If you’re a fan of the Marvel Cinematic Universe but have been living under a rock in the past year or so, you might not be aware of the controversy that surrounded Marvel/Netflix when it was announced that the very British Finn Jones was announced as Danny Rand. Although Rand has always been white in the comics, many felt that Iron Fist’s origins should be updated and that Rand should be portrayed by an Asian-American actor. The casting has spawned hundreds of think-pieces for and against the choice. While we don’t think this is the time or place for us to weigh in on the issue, Finn Jones himself addressed the racial implications of his casting when he sat down to speak with Buzzfeed. Jones assured fans that those involved with Iron Fist gave the topic of race and privilege a lot of thought:
I get where that frustration comes from. I get the need for diversity and equality in television and film… well, actually in every aspect of life. Right now we live in a culture and a world where we are very unequal in politics, in economics, and in culture. We are being fucked over massively by the top dudes. I stand up for people, I stand up for people across all borders.

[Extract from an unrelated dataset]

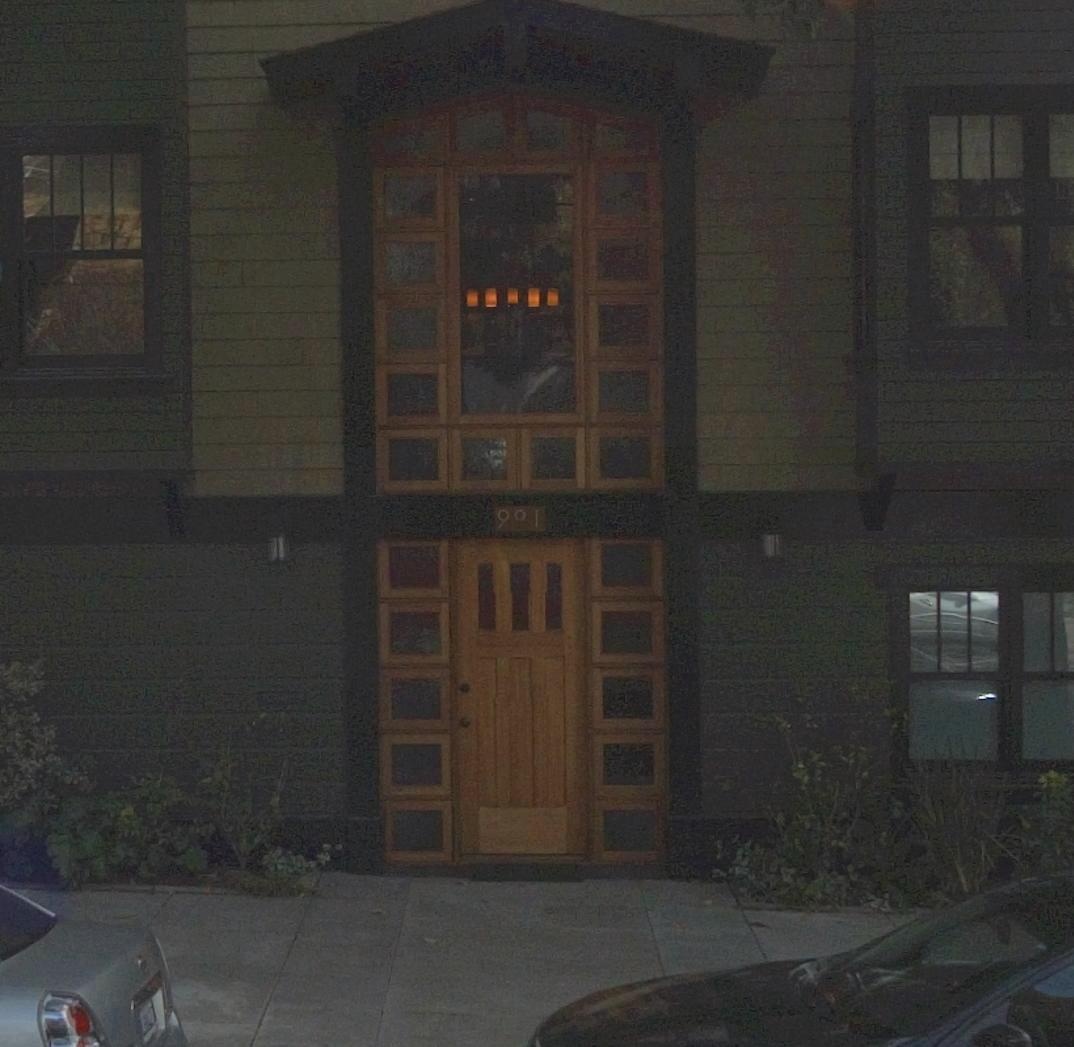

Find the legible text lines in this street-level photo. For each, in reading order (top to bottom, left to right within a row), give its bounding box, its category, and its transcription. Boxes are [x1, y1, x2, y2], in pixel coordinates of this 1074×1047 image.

[496, 508, 541, 530] StreetNumber: 901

The “top dudes” to which Jones is referring is another topic of inequality that will be addressed during Iron Fist. Marvel Television head Jeph Loeb has referred to Iron Fist as “a very hard look at the One Percent” which includes characters like Danny Rand and the Meachums.
Jones continued his explanation of how Iron Fist will handle issues of class and race:
With this instance in particular, what I struggle with and what frustrates me is that people are commenting on the headline without understanding the full picture, without understanding the full story. What you’ll find with the way that we’re telling this story is we’re addressing the issues that people are very concerned about in a very intelligent and modern way.
Danny Rand is not a white savior. Danny Rand can hardly save himself, let alone an entire race of people. He is a very complicated, vulnerable individual. He doesn’t just show up, like, ‘Hey dudes, I’ve just learned martial arts! I’m going to save the world.’ Actually, it’s the complete opposite. He’s gone through and suffered immense trauma and he is struggling to claim his own sanity and identity back.
While that answer probably won’t be enough to satisfy every concerned fan, it’s nice to know that these issues are at the top of the minds of those involved with the series. Another thing fans have been wondering was how K’un-Lun would be portrayed by the show. Although it’s technically an inter-dimensional city that exists on another plane, K’un-Lun has always been portrayed in the comics as being part of Asia. The K’un-Lun of the show, however, will be slightly different according to Jones:
In the comic books, that place is essentially an Asian culture. Now K’un Lun in our version, it is a very diverse place. It’s a mystical kingdom in an alternate dimension, but it is populated by people from all over the map. You’ve got South Americans there, you’ve got Europeans there, you’ve got of course Asians there. It’s a diverse space, and we address Danny’s inability to honor and hold responsible the Iron Fist — like, that is part of the story, the fact he has this title, but is unable to harness the responsibility of what that means. And Danny is on a journey to hopefully better himself and hopefully learn to earn the right to hold the Iron Fist… and hopefully in that journey, we address the issues which people are concerned about.
Some fans might not be thrilled to hear that K’un-Lun is no longer being portrayed as an entirely Asian culture, and may make comparisons to the similar treatment of The Ancient One in Doctor Strange, who was portrayed as a Celtic woman instead of an Asian man. While diversifying the city definitely helps avoid the problematic stereotypes created in the 1970s, it also reduces the number of roles for Asian actors on the show. Regardless of where you stand on the issue, it’s a tricky situation for Marvel to navigate. Finn Jones understands that the answers he offers might not be enough for everyone, but he encourages those who still have concerns to give the show a chance before making up their mind:
Just because we have this color skin, it doesn’t mean we have to conform to preconceived notions of our culture. We are human beings on this planet, and we all individually have different attributes. We’re not stereotypes, and hopefully, that’s what the show does. Hopefully the show doesn’t — I don’t think it does — deal in stereotypes, which I think people are worried about. It’s not until [Episode 8] where you have other characters come in from other places that we really start playing around with the idea of Danny being the Iron Fist and addressing those issues. Then you’re really like, ‘Oh shit, now we’re getting into those philosophical ideas of identity and culture.’
Iron Fist drops on Netflix March 17, 2017.